P.S. A mesma iniciativa em língua inglesa promovida por Oxford Dictionaries já foi anunciada. Trata-se de youthquake, um neologismo curioso que, partindo de earthquake(terramoto), lhe associa youth (juventude), significando uma “mudança cultural, política ou social desencadeada por acções ou influência de jovens”.

3º Texto - O frio, esse desconhecido
Público, 21 de Dezembro de 2017     António Bagão Félix
Estamos finalmente no Inverno-criança, depois do solstício de ontem, 21 de Dezembro. À míngua de chuva, mostra-se-nos o frio. Relativo, pois dez a catorze graus centígrados em Lisboa a meio do dia é uma incipiente amostra de frio, mesmo por cá. E noutras zonas do país, mais frias, também já não é como há décadas.
O frio não é apenas o contrário do calor, mas também o modo de procurar não o ter. Neste aspecto, o frio é mais meu amigo porque me dá a possibilidade de com ele saber conviver ou de o afastar. Ao contrário do calor, para o qual – insuficiência minha – não sou capaz de encontrar o antídoto eficaz para além do agressivo ar condicionado.
Vem isto tudo a propósito, ou talvez não, da apoplexia meteorológica por causa de uns graus Celsius a menos. Sempre pensei que o frio (e a chuva) fizessem parte dos Invernos, como o calor faz do Verão. Mas agora parece que não. Passou-se para a moda dos “alertas” de várias cores, amarelo, laranja e encarnado, sempre proclamados com voz vibrante. Não há um santo dia que, agora, não se sinalize com um qualquer aviso amarelo, senão mesmo laranja, porque está frio ou vai chover. Não imagino sequer a cor do frio em Moscovo, Berlim ou Toronto, certamente muito para além do mais retinto vermelhão.
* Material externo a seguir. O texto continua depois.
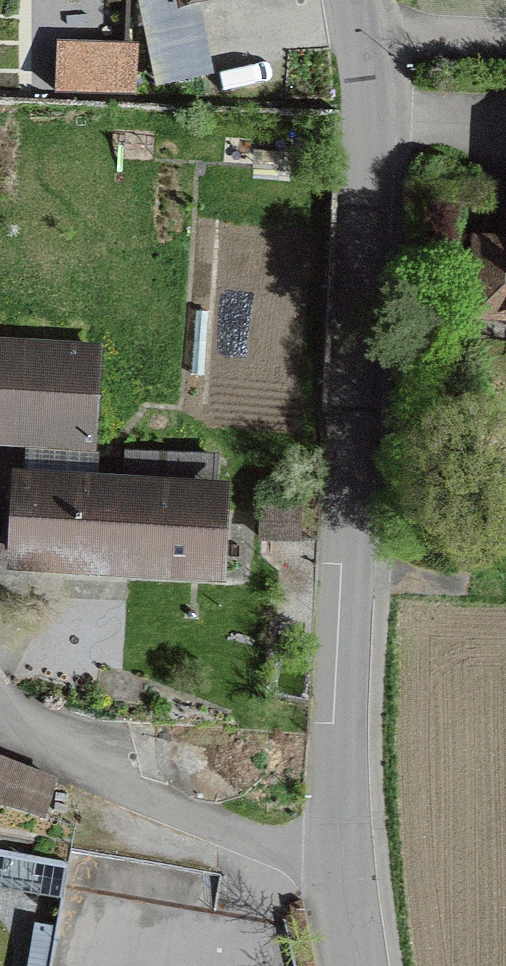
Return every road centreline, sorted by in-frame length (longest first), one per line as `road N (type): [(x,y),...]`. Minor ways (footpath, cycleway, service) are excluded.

Tudo por causa da anormalidade da normalidade. Alertas por haver frio no Inverno são tão despropositados, quanto inúteis. Entrevistam-se respeitáveis técnicos de meteorologia do agora arrebicadamente designado Instituto Português do Mar e da Atmosfera (curioso o Marestar antes da Atmosfera, mesmo que no interior do país!) e guarnece-se a “notícia” com um banal anticiclone ou uma habitual superfície frontal. E, claro está, tudo culmina com pessoas entrevistadas nas ruas, através de perguntas que envergonhariam o Senhor de la Palice e de óbvias respostas.
Toda esta excitação invernal culmina com as declarações dos serviços de saúde, que não param de nos dar conselhos a toda a hora. Fico pasmado, confesso. Não porque os evidentes aconselhamentos não sejam correctos, mas porque, no fim de contas, há um retrocesso ao considerarem-se as pessoas comuns como indigentes ou seres meteorologicamente atrasados.
Vejamos alguns desses doutos avisos, textualmente: 1) proteger-se do frio; 2) vestir várias camadas de roupa quente; 3) agasalhar-se quando se está na rua; 4) manter o corpo quente, através do uso de luvas, cachecol, gorro/chapéu, calçado e roupa quente; 5) tomar bebidas quentes (creio que não alcoólicas); 6) ingerir líquidos e sopas para manter o corpo hidratado; 7) no exterior, ter cuidado com situações de queda; 8) manter as casas quentes; 9) verificar se os equipamentos de aquecimento estão em condições de ser usados; 10) trocar informações e conselhos com amigos e vizinhos e manter-se em contacto com eles; 11) vedar bem as portas e as janelas; 12) em caso de chuva, ter à mão um chapéu-de-chuva e usar calçado adequado… etc., etc.
Não que desconsidere – bem pelo contrário – tudo o que seja a prevenção de doenças. Mas todos estas “achegas” quase partem do princípio que as pessoas são acéfalas e incapazes de se orientar com uns pingos de chuva ou uma temperatura absolutamente normal para a época.
Enfim, conselhos que estão para as pessoas, como as conferências de imprensa antes dos jogos de futebol estão para a inutilidade da palavra.

Mas atenção, caro leitor. Não se esqueça que está no Inverno. À cautela – se for distraído – ponha um alerta no seu telemóvel a dizer-lhe que pode chover e, pior do que isso, que pode fazer frio. E atenção não se esqueça dos cremes para sobreviver (sic) ao frio, como já li algures.